Estava tantas vezes doente
Esse corpo frágil.
Come mel que isso passa
Mas não passava
E nunca gostei de mel.
Só da cor
E da textura.
Lava que não lava
Nem queima
Nem arde
Nem cura,
Pegajosa lembra ao corpo
O seu lado lamacento
Colado a impurezas
Cada vez mais agarrado
Numa mão que mal se abre,
Um coração adoecido
Amarfanhado amarelado entristecido.
E numa colherada
Ele derrete, resistente,
Abrindo numa funda camada
Uma bolha de ar espessa
E a alma curada, lentamente,
Trepa pelo mel coração amarelo denso
Lava que não é vermelha que diz que não queima
Roxa de tanto ar suspenso.
E o corpo que teima
 em dizer que não deixa
Rebenta de repente.
Afinal curava afinal passava e respira.

terça-feira, 1 de outubro de 2013

a mulher invisível

O problema da mulher invisível é saber que a sua falta vai ser sentida.

Vive sem se esconder, mas nunca é vista. Não quer ser vista. Diz que não quer. Mas incomoda-a que, não se escondendo, não a vejam.

Trabalha e tece as suas linhas, sabendo-as importantes. Diz para si que são importantes. E são. Mas incomoda-a ter que o dizer a si mesma.

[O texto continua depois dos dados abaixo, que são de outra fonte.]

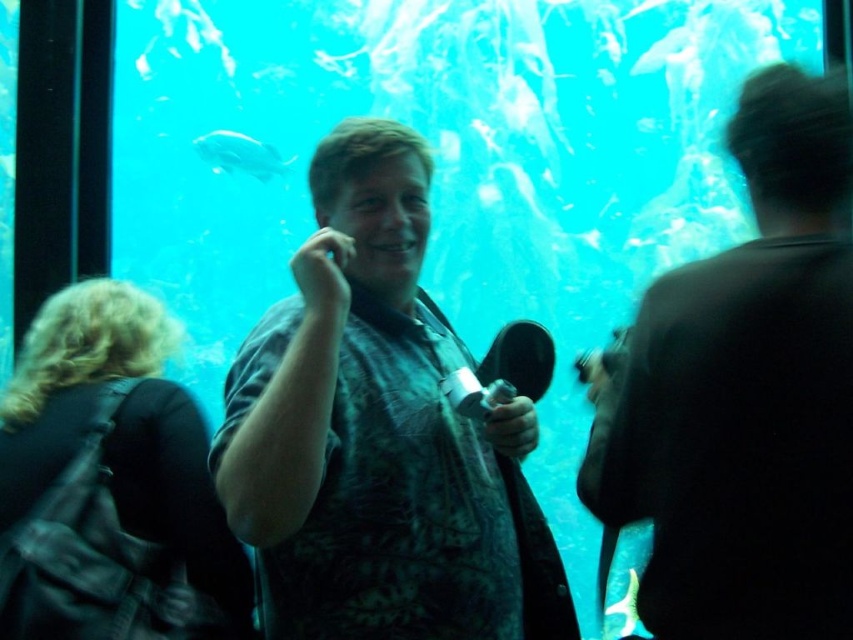
Does point (670, 352) lie behind point (656, 67)?

No, (670, 352) is in front of (656, 67).

In order to click on black matte shirt at upper right in this screenshot , I will do `click(746, 394)`.

Does point (778, 564) come farther from viewer compared to point (677, 42)?

No.

Find the location of a particular element. Image resolution: width=853 pixels, height=640 pixels. black matte shirt at upper right is located at coordinates (746, 394).

Is the position of green matte fish at center less distant than that of translucent blue fish at upper center?

Yes, green matte fish at center is in front of translucent blue fish at upper center.

This screenshot has height=640, width=853. What do you see at coordinates (622, 609) in the screenshot? I see `green matte fish at center` at bounding box center [622, 609].

Which is behind, point (624, 625) or point (668, 49)?

Positioned behind is point (668, 49).

Where is `green matte fish at center`? The width and height of the screenshot is (853, 640). green matte fish at center is located at coordinates (622, 609).

Can you confirm if dark hair at left is shorter than green matte fish at center?

Incorrect, dark hair at left's height does not fall short of green matte fish at center's.

Is dark hair at left positioned in front of green matte fish at center?

Yes.

Does point (33, 324) come behind point (630, 577)?

That is False.

Where is `dark hair at left`? dark hair at left is located at coordinates (109, 483).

 Pensa então que se parar não haverá catástrofe. As pessoas andarão instáveis, com a visão desfocada, desconcentradas. Irão ao médico, culparão o tempo, mas não perceberão a sua falta.

Não. O problema da mulher invisível é que, não querendo, não conseguindo convictamente, atribuir-se de tamanha importância na vida dos outros, não consegue deixar de o fazer. Ela trabalha e tece as suas linhas como missão. Carregará o mais pesado dos fardos porque sabe que, mesmo que se tente convencer que não, se parar haverá o grande diluvio. O mundo ruirá, talvez juntamente com o seu peso. E assim é de facto. Assim, de facto, se sente a sua falta.

Como um rastilho as pessoas conseguem rever todos os seus dias, cada um deles, até ao que ainda há instantes era presente, até à sua imagem - que é agora permanente. Que era, dão-se conta, sempre permanente. E é agora como uma luz que persiste nos nossos olhos fechados. Tão visível se tornou.

E claro, quando finalmente procuram a mulher ela é definitivamente invisível porque já lá não está.

A mulher invisível sabe que tudo isto se passará assim. Tal e qual. E que quando a procurarem já ela não concebe ser vista por tais pessoas. Não quer, não interessa, a sua missão já desabou e o peso desapareceu. Não lhe trará nenhum sabor o tardio reconhecimento.

Resta-lhe então mudar de caminho e continuar seguindo, trabalhando, tecendo as suas linhas, sem parar, mudando de página mas sem parar de facto, obstinadamente, para que não deixe nunca de ver as linhas com que faz o seu caminho. Para que não se esqueça nunca de se ver e de saber quem é.

terça-feira, 16 de julho de 2013

há mar e mar e mar e mar


Dizem que o mel faz bem, que o que arde cura, e que a água salgada limpa tudo.

E dizem que ir ver o mar é o melhor remédio. Ingere-se essencialmente através dos olhos e tem efeito imediato em toda a parte do corpo, incluindo a alma.

[Já não vejo mar há tanto tempo]

enrolo o cabelo com os dedos à velocidade dos meus pensamentos.. ambos me transportam ritmicamente para o mar revolto. Sei que tem rochas, que é de noite e que te encontras no conforto do que já conheces.

[respiro]

Vejo o mar na praia. Pode ter rochas ou não, é de dia, está calor. As ondas têm o compasso da respiração.  O mar, psicólogo, espelha-te com a moldura do horizonte a azul e infinito. Um mar que tu tão bem conheces.

Quando te prescreves então água salgada, doce ou que arda, vais de encontro marcado contigo
[Com o eu que nunca me larga]
Chegas e lá está ele. Não és tu. É ele. A água não te toca na alma! Sente-la na pele, acelera-te os músculos, invade-te as narinas. Queres lá saber da alma. É o mar no teu corpo, nada mais.

Tudo o resto foi sugado, transformado em sal que limpa tudo e tu não sabes porque estás tão cansado.

[Será que é assim? É tudo muito romântico mas deve ser só porque há muito tempo que não vejo o mar]

sexta-feira, 31 de maio de 2013

Ensaio para a tua Alice II

Um dia vi aquela porta. Sabia que não conseguia passar por ela. Dia e noite não me saía da cabeça. Era tão pequena como um dedo e nos meus via dez daquelas portas. Dez impossibilidades para mim. Eu só queria uma.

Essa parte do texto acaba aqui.